Gates Vows A New Internet Explorer Every Year--Or More

In his MIX06 keynote, Bill Gates promises to update IE as often as every nine to 12 months to keep pace with quickly evolving Web technologies and programming tools.

Aaron Ricadela, Contributor

March 20, 2006

3 Min Read

Software programs and the Web are converging quickly, and Microsoft needs to release Web browsing technology and other products faster to keep up with the changes, chairman Bill Gates said Monday.

Speaking at Microsoft's MIX06 conference in Las Vegas for Web developers, Gates said Microsoft's Internet Explorer version 7 Web browser, expected later this year, is long overdue, and the company plans more frequent browser updates in the future. Microsoft released a refreshed version of its "beta 2 preview" of Internet Explorer 7 on Monday. The company also put in place a new license that will let developers using a test version of a Microsoft programming tool for Ajax apps to launch production Web sites with code generated by the software.

As technologies and programming tools for the Web change rapidly to allow software that spans a PC's hard drive and the Internet, Microsoft has been too slow to update its Web browser, said Gates. While Microsoft was busy assembling a platform of technologies for programming online apps, its browser had lost market share to the open-source Firefox software and Apple Computer's browser in the years since an IE upgrade. "In a sense, we're doing a mea culpa and saying we waited too long to do a new browser release," said Gates. Microsoft plans to release updates to IE more frequently, perhaps as often as every 9 months to a year. "IE7 is not the end of the line," he said.

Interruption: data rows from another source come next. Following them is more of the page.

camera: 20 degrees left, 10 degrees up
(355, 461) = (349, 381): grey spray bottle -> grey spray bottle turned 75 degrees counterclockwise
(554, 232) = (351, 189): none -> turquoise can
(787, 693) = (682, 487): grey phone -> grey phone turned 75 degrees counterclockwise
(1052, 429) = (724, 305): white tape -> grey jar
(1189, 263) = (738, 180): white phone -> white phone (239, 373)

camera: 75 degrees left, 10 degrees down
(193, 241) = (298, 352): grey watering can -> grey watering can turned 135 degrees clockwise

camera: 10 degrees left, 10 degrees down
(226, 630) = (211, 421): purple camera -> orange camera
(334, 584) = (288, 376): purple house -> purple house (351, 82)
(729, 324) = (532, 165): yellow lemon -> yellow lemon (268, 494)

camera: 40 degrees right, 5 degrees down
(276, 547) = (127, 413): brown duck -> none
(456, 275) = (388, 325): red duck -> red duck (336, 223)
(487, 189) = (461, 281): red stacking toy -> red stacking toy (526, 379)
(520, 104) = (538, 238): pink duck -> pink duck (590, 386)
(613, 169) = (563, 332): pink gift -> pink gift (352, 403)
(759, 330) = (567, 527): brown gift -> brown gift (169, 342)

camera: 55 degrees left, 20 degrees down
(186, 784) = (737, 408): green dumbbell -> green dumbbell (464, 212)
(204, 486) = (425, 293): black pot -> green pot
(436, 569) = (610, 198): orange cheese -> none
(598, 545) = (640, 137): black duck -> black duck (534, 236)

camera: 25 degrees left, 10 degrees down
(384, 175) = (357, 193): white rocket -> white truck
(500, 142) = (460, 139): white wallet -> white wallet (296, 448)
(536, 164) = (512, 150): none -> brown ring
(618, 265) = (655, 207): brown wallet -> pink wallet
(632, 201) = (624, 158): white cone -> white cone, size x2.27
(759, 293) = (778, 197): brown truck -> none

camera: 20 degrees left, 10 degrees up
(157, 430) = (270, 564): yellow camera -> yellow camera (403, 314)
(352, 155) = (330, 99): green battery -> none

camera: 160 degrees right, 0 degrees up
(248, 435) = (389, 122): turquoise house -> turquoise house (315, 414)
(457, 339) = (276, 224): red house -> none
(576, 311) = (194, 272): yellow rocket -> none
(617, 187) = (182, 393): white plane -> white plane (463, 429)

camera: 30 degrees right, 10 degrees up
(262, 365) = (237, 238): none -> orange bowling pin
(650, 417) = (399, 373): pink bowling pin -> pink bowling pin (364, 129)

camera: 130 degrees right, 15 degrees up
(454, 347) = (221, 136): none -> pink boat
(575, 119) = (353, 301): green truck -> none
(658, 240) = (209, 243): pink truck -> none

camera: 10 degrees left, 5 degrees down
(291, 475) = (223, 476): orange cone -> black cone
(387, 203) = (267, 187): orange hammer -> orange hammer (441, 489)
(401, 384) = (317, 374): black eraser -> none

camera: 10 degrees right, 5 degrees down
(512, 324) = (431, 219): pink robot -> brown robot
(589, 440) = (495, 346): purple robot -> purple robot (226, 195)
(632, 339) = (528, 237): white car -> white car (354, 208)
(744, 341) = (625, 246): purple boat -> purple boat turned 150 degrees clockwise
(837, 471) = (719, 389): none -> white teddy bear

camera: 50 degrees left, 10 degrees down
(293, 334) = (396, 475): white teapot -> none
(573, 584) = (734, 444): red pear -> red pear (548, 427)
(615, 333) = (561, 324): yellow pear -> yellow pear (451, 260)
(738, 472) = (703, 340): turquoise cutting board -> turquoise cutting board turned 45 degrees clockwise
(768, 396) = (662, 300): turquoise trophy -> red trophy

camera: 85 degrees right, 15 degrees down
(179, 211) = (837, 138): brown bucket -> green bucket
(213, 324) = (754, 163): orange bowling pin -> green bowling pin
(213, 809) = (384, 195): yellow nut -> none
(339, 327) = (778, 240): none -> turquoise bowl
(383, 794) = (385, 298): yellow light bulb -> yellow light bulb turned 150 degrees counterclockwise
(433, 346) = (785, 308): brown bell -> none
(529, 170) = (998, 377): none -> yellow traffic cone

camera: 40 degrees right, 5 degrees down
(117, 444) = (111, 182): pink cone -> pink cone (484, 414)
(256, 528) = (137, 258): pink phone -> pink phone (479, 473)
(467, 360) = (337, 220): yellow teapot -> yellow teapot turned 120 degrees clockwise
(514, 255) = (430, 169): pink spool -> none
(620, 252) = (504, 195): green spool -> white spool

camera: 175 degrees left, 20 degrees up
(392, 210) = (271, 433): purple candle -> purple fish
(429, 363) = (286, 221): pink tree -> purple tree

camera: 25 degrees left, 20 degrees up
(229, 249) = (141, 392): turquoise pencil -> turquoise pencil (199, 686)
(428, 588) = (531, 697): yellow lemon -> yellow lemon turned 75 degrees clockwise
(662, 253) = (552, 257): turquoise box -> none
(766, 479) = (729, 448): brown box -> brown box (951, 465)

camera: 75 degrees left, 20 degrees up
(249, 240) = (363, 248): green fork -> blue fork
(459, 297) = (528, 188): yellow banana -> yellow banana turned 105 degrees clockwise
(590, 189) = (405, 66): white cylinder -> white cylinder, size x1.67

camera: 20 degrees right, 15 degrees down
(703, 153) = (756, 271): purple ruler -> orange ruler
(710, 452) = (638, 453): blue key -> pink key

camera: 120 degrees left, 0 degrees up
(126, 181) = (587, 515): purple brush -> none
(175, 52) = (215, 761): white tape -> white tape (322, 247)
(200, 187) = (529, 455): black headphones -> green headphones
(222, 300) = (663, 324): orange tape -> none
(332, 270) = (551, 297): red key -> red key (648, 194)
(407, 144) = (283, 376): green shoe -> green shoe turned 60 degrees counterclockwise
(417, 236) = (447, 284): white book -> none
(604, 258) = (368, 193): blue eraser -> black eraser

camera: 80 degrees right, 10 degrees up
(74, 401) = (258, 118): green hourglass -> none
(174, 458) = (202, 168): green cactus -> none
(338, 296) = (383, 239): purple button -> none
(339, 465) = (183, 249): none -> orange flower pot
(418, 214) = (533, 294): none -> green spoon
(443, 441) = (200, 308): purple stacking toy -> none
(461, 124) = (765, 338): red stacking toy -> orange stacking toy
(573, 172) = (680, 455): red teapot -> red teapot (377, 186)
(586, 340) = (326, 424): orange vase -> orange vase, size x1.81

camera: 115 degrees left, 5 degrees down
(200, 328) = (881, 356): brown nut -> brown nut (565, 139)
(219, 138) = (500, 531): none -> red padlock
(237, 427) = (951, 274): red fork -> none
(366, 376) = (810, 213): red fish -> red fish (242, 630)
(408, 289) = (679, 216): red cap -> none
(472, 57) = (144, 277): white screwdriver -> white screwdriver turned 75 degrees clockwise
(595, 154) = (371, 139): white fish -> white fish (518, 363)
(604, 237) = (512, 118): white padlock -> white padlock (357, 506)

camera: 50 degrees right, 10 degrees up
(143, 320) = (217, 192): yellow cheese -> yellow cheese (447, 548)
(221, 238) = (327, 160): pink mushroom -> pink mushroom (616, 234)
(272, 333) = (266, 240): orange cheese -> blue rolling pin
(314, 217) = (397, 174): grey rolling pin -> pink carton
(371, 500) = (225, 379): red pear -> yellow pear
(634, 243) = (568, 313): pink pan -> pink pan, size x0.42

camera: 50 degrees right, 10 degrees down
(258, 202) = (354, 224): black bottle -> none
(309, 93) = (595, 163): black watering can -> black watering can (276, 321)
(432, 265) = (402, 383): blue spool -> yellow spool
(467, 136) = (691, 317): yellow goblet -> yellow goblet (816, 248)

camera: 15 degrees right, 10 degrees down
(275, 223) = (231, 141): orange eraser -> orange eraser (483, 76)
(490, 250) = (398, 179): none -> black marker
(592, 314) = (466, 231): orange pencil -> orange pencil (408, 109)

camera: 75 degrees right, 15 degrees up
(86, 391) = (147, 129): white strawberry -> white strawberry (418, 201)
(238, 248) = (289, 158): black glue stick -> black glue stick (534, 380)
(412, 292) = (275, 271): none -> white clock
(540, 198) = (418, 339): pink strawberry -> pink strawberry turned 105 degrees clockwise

According to Gates, Web sites are becoming like components in traditional software programs that can be called with APIs and run akin to subroutines. "That's a powerful idea whose time has come," Gates said. "This is a new generation of software."

As a result, Web-based and traditional software markets are starting to share technical and business strategies. In a demonstration on stage with Gates, Ashley Highfield, director of new media and technology for the British Broadcasting Corp., demonstrated prototype software running on Windows Vista that could let viewers not only watch recent BBC programs via a broadband Internet connection, but also find them with a search engine that uses PC processing, as well as drag content onto a Windows desktop contact list to put on a friend's play list. The BBC recently completed an online video trial with 5,000 BBC viewers in the U.K. who have broadband connections. The capabilities demonstrated Monday won't be included in a broader online video rollout planned for later this year, Highfield said in an interview, but they show how the BBC might balance user interfaces that appeal to computer-savvy Web surfers and more mainstream viewers with broadband connections.

Windows Vista, the next version of Microsoft's PC operating system due later this year, will include technology called Windows Presentation Foundation that will let developers build Web-connected apps that take advantage of the power of new PC graphics chips. Microsoft is also updating other products in its line for Web-PC convergence. The Office 2007 suite due later this year will include the ability to work with data from the InfoPath and Excel apps from within a Web browser, Gates said. Internet Explorer 7 will include new security features, more faithful printing of Web sites, and an RSS subscriptions database. "The amount of RSS going on is going to skyrocket," said Gates.

Microsoft is also testing an Ajax development tool and a set of code libraries code-named Atlas for building drag-and-drop Web applications.